Abrió los ojos y dijo:
—Todos habían salido de la iglesia, alguna iglesia de creyentes en la Biblia, y uno de ellos cae de rodillas, levanta los brazos y grita: «¡Milagro! ¡Milagro!», y el resto hace lo mismo. Nunca has oído semejante estruendo. Y aparece un fulano, un tipo bajo y gordo, y dice: «Soy médico. Dígame qué ha sucedido.» A mí no se me ocurre nada. Quiero decir que, ¿cómo puede uno explicar que ha bajado del cielo? No tardarán en proclamar que soy un ángel. Así que digo la verdad: «Me he caído accidentalmente de un avión.» Y todos empiezan a gritar: «¡Milagro! ¡Milagro!»
»El médico pregunta: «¿Tenía usted paracaídas?» Cómo voy a decir que tenía paracaídas, cuando no hay ninguno junto a mí, así que respondo: «No.» Y luego añade: «Se le ha visto a usted caer y, posteriormente, reducir la velocidad y aterrizar suavemente.» Y otro tipo, que resultó ser el predicador de la iglesia, dice: «Ha sido la mano de Dios que le ha sostenido.»
»Bueno, yo, como no puedo aguantar eso, le aclaro: «No. Ha sido un aparato antigravedad que tengo.» Y el médico me pregunta: «¿Un qué?» «Un aparato antigravedad», respondo. Y se echa a reír y exclama: «Yo, en su lugar, preferiría la mano de Dios», como si yo hubiera dicho un chiste.
»Para entonces, el piloto ya ha aterrizado y se ha acercado al grupo, está blanco como el papel: «No ha sido culpa mía. El maldito imbécil se desabrochó el cinturón de seguridad.» Y me ve allí, de pie, y casi se desmaya: «¿Cómo ha llegado aquí? Usted no tenía paracaídas.» Y todo el mundo empieza a cantar una especie de salmo o algo así, y el predicador coge de la mano al piloto y le dice que ha sido la mano de Dios y que yo he sido salvado porque estoy destinado a realizar alguna gran obra en el mundo y cómo todos los miembros de su congregación que se hallaban presentes estaban más seguros que nunca de que Dios estaba en su trono y continuaba realizando sus buenas obras, y toda clase de cosas por el estilo.
»Incluso me hizo a mí pensar en ello, en que yo había sido salvado para algo grande. Luego vinieron unos periodistas y varios médicos más, no sé quién los había llamado; me estuvieron haciendo preguntas hasta que creí que me iba a volver loco; sin embargo, los médicos les interrumpieron y me llevaron a un hospital para hacerme un reconocimiento.

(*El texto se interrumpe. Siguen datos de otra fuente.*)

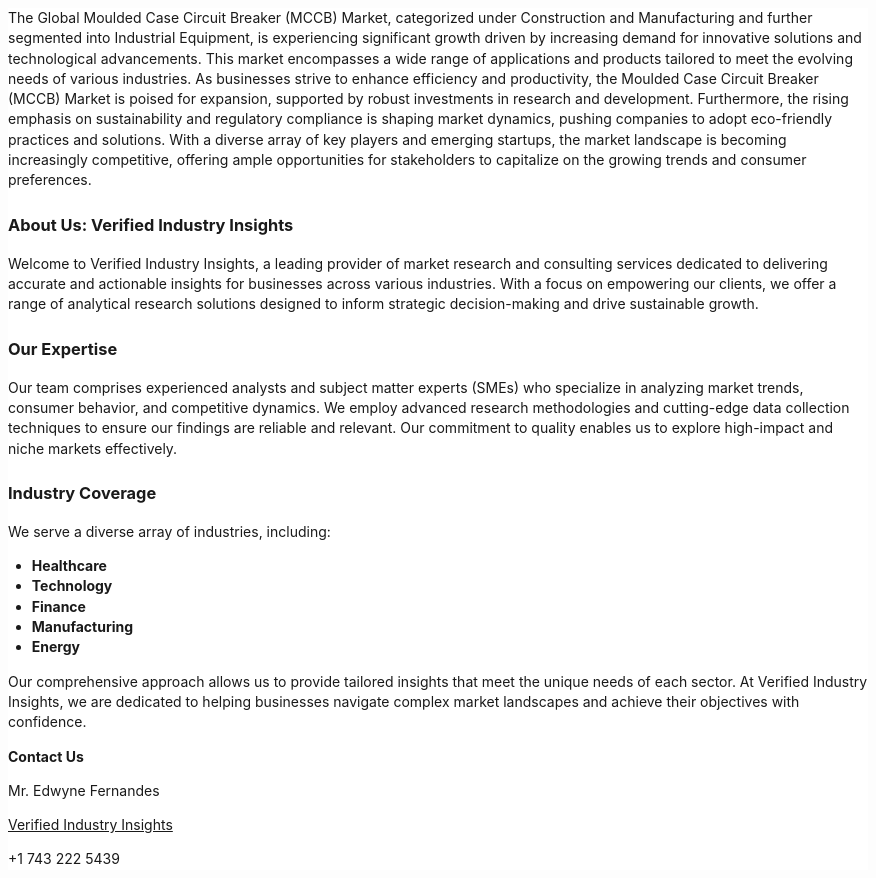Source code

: </h3><p>The Global Moulded Case Circuit Breaker (MCCB) Market, categorized under Construction and Manufacturing and further segmented into Industrial Equipment, is experiencing significant growth driven by increasing demand for innovative solutions and technological advancements. This market encompasses a wide range of applications and products tailored to meet the evolving needs of various industries. As businesses strive to enhance efficiency and productivity, the Moulded Case Circuit Breaker (MCCB) Market is poised for expansion, supported by robust investments in research and development. Furthermore, the rising emphasis on sustainability and regulatory compliance is shaping market dynamics, pushing companies to adopt eco-friendly practices and solutions. With a diverse array of key players and emerging startups, the market landscape is becoming increasingly competitive, offering ample opportunities for stakeholders to capitalize on the growing trends and consumer preferences.</p><h3>About Us: Verified Industry Insights</h3><p>Welcome to Verified Industry Insights, a leading provider of market research and consulting services dedicated to delivering accurate and actionable insights for businesses across various industries. With a focus on empowering our clients, we offer a range of analytical research solutions designed to inform strategic decision-making and drive sustainable growth.</p><h3>Our Expertise</h3><p>Our team comprises experienced analysts and subject matter experts (SMEs) who specialize in analyzing market trends, consumer behavior, and competitive dynamics. We employ advanced research methodologies and cutting-edge data collection techniques to ensure our findings are reliable and relevant. Our commitment to quality enables us to explore high-impact and niche markets effectively.</p><h3>Industry Coverage</h3><p>We serve a diverse array of industries, including:</p><ul><li><strong>Healthcare</strong></li><li><strong>Technology</strong></li><li><strong>Finance</strong></li><li><strong>Manufacturing</strong></li><li><strong>Energy</strong></li></ul><p>Our comprehensive approach allows us to provide tailored insights that meet the unique needs of each sector. At Verified Industry Insights, we are dedicated to helping businesses navigate complex market landscapes and achieve their objectives with confidence.</p><p><strong>Contact Us</strong></p><p>Mr. Edwyne Fernandes</p><p><a href="https://www.verifiedindustryinsights.com/">Verified Industry Insights</a></p><p>+1 743 222 5439</p>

Al oírlo, quedé estupefacto.
—¿Te llevaron realmente a un hospital?
—No me dejaron solo ni un minuto. El periódico local me sacó en primera plana, y vino un científico de Rutgers o de no sé dónde y no paraba de hacerme preguntas. Yo dije que tenía ese aparato antigravedad, y él se echó a reír. Le pregunté: «Entonces, ¿usted cree que fue un milagro? ¿Usted? ¿Un científico?» Y él respondió: «Hay muchos científicos que creen en Dios, pero no hay un solo científico que crea posible la antigravedad.» A continuación dijo: «Pero enséñeme cómo funciona, señor Anderson, y tal vez cambie de opinión.» Y, naturalmente, no pude hacerlo funcionar, y sigo sin poder hacerlo.
Para mi horror, Baldur se tapó la cara con las manos y rompió a llorar.
—No te apures, Baldur —le dije—. «Tiene» que funcionar.